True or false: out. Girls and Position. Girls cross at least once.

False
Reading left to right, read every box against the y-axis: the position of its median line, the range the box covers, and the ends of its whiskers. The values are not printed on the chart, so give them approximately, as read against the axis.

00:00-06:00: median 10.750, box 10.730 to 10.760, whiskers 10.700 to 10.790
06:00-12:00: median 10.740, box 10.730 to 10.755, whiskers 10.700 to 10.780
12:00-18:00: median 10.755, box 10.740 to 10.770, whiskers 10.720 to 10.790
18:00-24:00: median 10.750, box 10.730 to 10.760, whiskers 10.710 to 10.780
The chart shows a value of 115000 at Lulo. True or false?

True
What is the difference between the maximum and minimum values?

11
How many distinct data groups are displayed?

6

...

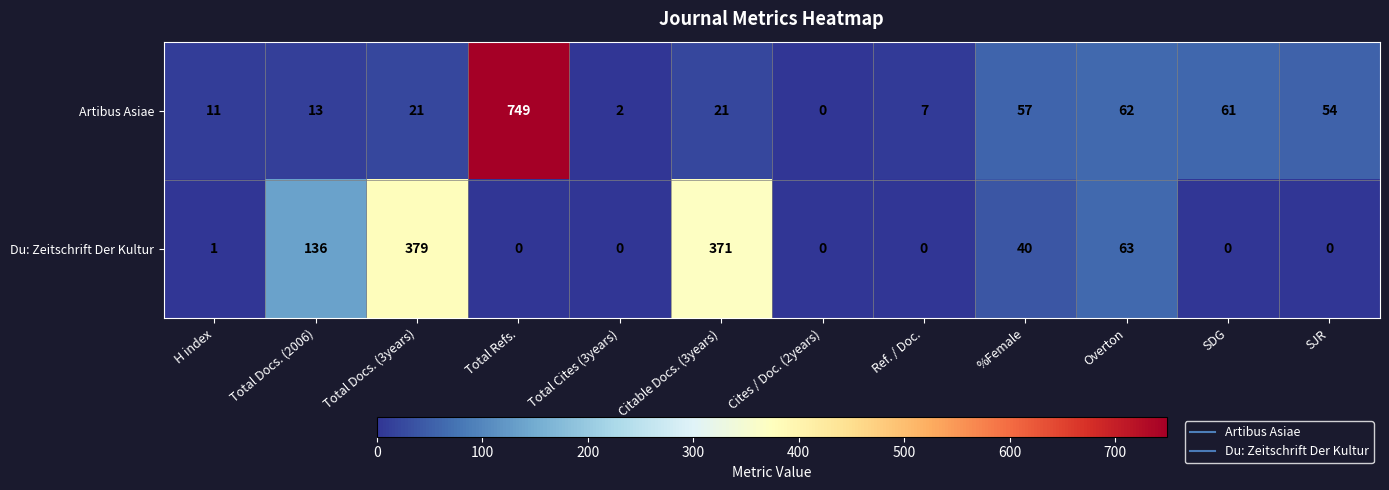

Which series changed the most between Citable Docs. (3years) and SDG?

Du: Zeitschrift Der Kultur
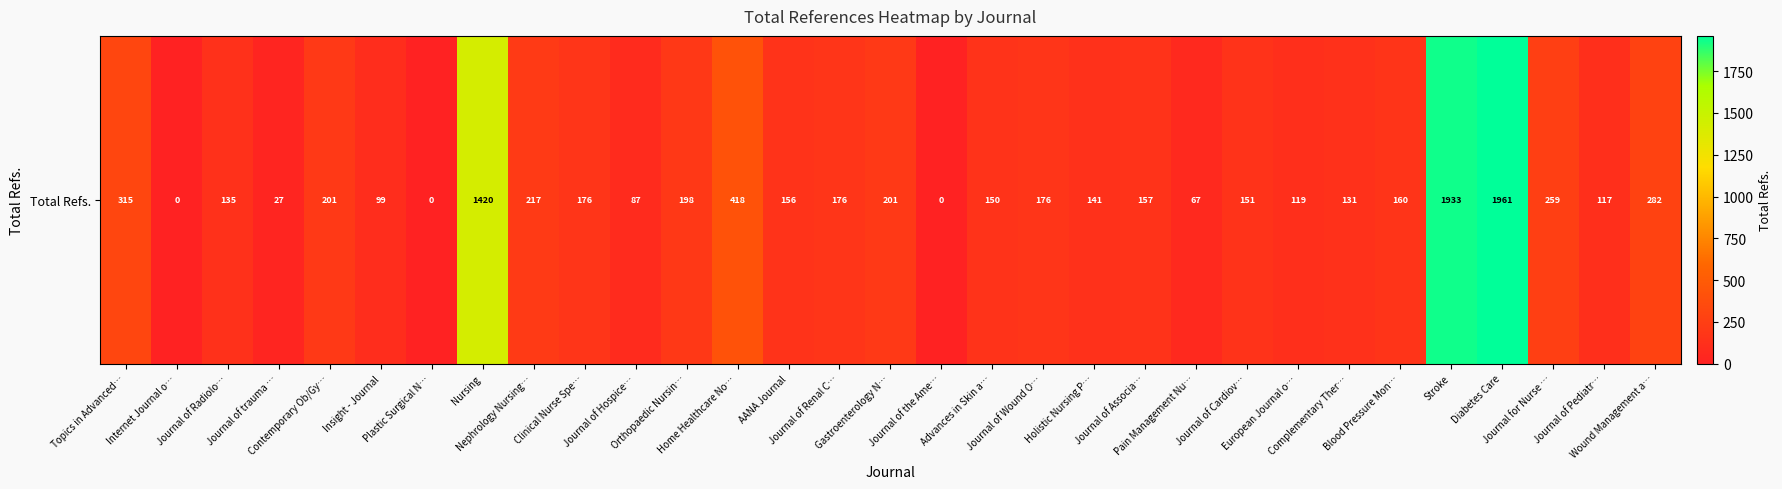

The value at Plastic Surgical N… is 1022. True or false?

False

...

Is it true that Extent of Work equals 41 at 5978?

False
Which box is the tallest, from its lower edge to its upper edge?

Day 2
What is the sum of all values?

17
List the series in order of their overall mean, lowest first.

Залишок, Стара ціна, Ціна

* Task statement *
Please update the rows from the line with "Is it true that" to the line with "Залишок, Стара ціна, Ціна" by changing "series" to "datasets" and leaving everything else as it is. Return only those lines.

* Task solution *
Is it true that Extent of Work equals 41 at 5978?

False
Which box is the tallest, from its lower edge to its upper edge?

Day 2
What is the sum of all values?

17
List the datasets in order of their overall mean, lowest first.

Залишок, Стара ціна, Ціна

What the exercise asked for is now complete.